这篇文章已被完全改写,以使问题更容易理解。
设置
PostgreSQL 9.5
上运行Ubuntu Server 14.04 LTS
。
数据模型
我有数据集表,我分别存储数据(时间序列),所有这些表必须共享相同的结构:
CREATE TABLE IF NOT EXISTS %s(
Id SERIAL NOT NULL,
ChannelId INTEGER NOT NULL,
GranulityIdIn INTEGER,
GranulityId INTEGER NOT NULL,
TimeValue TIMESTAMP NOT NULL,
FloatValue FLOAT DEFAULT(NULL),
Status BIGINT DEFAULT(NULL),
QualityCodeId INTEGER NOT NULL,
DataArray FLOAT[] DEFAULT(NULL),
DataCount BIGINT DEFAULT(NULL),
Performance FLOAT DEFAULT(NULL),
StepCount INTEGER NOT NULL DEFAULT(0),
TableRegClass regclass NOT NULL,
Updated TIMESTAMP NOT NULL,
Tags TEXT[] DEFAULT(NULL),
--
CONSTRAINT PK_%s PRIMARY KEY(Id),
CONSTRAINT FK_%s_Channel FOREIGN KEY(ChannelId) REFERENCES scientific.Channel(Id),
CONSTRAINT FK_%s_GranulityIn FOREIGN KEY(GranulityIdIn) REFERENCES quality.Granulity(Id),
CONSTRAINT FK_%s_Granulity FOREIGN KEY(GranulityId) REFERENCES quality.Granulity(Id),
CONSTRAINT FK_%s_QualityCode FOREIGN KEY(QualityCodeId) REFERENCES quality.QualityCode(Id),
CONSTRAINT UQ_%s UNIQUE(QualityCodeId, ChannelId, GranulityId, TimeValue)
);
CREATE INDEX IDX_%s_Channel ON %s USING btree(ChannelId);
CREATE INDEX IDX_%s_Quality ON %s USING btree(QualityCodeId);
CREATE INDEX IDX_%s_Granulity ON %s USING btree(GranulityId) WHERE GranulityId > 2;
CREATE INDEX IDX_%s_TimeValue ON %s USING btree(TimeValue);
此定义来自FUNCTION
,因此%s
代表数据集名称。
UNIQUE
约束确保给定数据集中不得有重复记录。

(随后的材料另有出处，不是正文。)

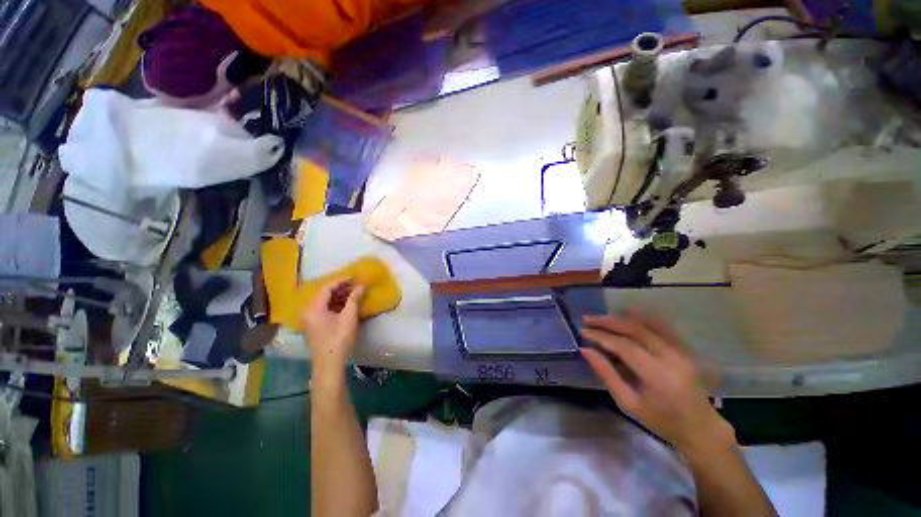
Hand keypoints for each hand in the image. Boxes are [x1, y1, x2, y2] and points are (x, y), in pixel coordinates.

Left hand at [300, 280, 365, 373]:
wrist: (330, 363)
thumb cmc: (339, 338)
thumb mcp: (349, 316)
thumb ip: (354, 299)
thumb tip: (361, 286)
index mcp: (313, 308)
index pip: (326, 288)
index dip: (341, 281)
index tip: (354, 277)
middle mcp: (308, 312)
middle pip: (324, 294)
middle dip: (340, 288)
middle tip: (355, 284)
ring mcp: (310, 320)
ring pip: (324, 302)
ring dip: (338, 296)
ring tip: (353, 293)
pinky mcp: (314, 326)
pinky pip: (324, 310)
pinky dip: (335, 305)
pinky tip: (346, 304)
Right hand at [580, 310, 733, 453]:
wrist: (701, 428)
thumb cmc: (661, 421)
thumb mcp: (628, 403)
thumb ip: (606, 374)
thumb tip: (585, 350)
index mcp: (657, 375)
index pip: (624, 346)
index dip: (601, 336)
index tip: (583, 331)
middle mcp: (671, 358)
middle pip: (636, 330)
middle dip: (608, 322)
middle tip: (588, 319)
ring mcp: (681, 351)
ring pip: (648, 324)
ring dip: (622, 317)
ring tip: (602, 316)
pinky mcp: (685, 349)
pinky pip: (662, 326)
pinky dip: (642, 317)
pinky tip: (628, 312)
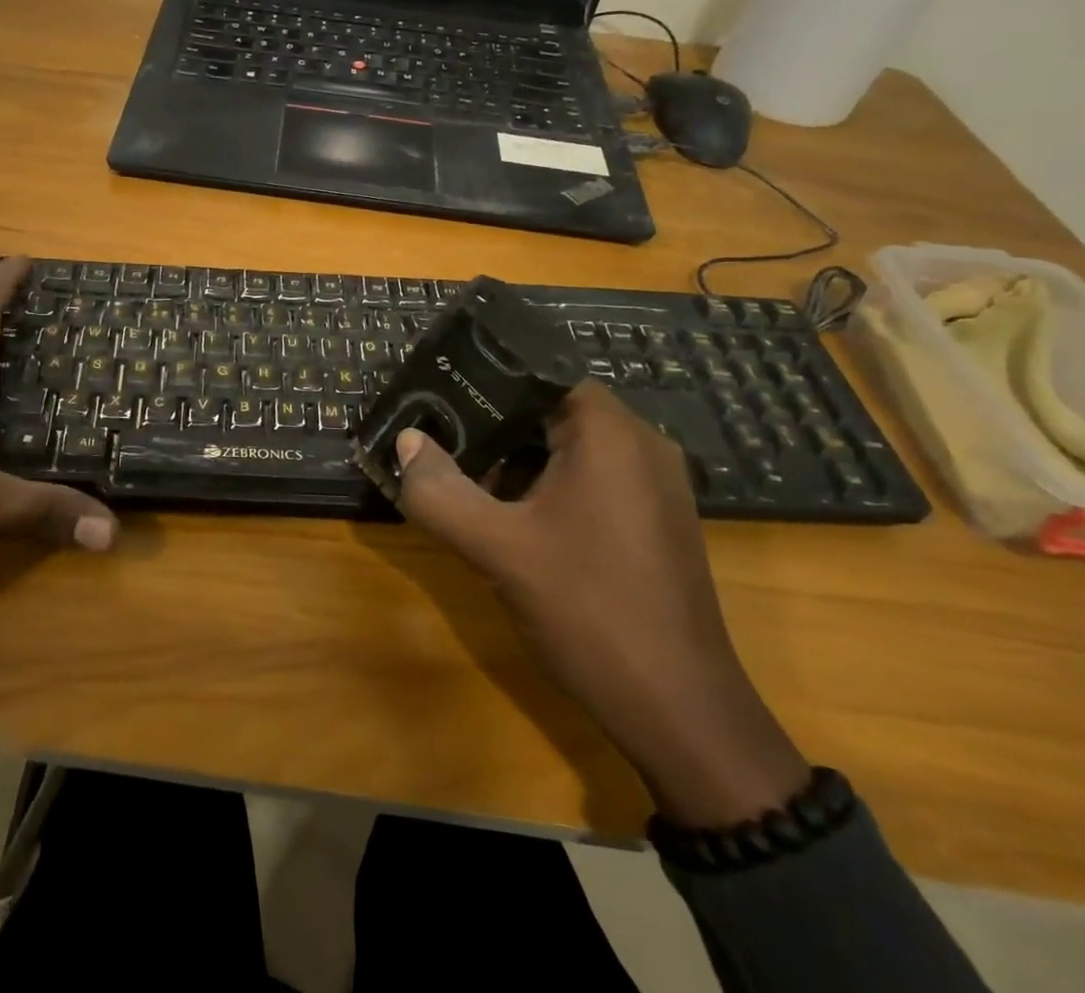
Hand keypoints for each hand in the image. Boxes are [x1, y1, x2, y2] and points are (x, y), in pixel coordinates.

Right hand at [393, 383, 806, 827]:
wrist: (679, 711)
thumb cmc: (588, 610)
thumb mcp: (498, 548)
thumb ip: (440, 491)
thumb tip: (406, 441)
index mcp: (610, 431)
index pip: (537, 373)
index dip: (483, 380)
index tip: (436, 395)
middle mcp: (641, 443)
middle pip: (551, 408)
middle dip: (492, 423)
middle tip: (438, 436)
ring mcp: (654, 483)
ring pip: (569, 446)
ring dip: (517, 457)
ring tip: (463, 473)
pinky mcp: (654, 518)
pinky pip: (592, 477)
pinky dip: (547, 483)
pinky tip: (511, 515)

此数据集中的记录是给定时间段(floatvalue
)在给定时间(channelid
)采样的给定通道(timevalue
)的值(granulityid
),具有给定的质量(qualitycodeid
)。无论价值是多少,都不能有(channelid, timevalue, granulityid, qualitycodeid)
的副本。
数据集中的记录如下:
1;25;;1;"2015-01-01 00:00:00";0.54;160;6;"";;;0;"datastore.rtu";"2016-05-07 16:38:29.28106";""
2;25;;1;"2015-01-01 00:30:00";0.49;160;6;"";;;0;"datastore.rtu";"2016-05-07 16:38:29.28106";""
3;25;;1;"2015-01-01 01:00:00";0.47;160;6;"";;;0;"datastore.rtu";"2016-05-07 16:38:29.28106";""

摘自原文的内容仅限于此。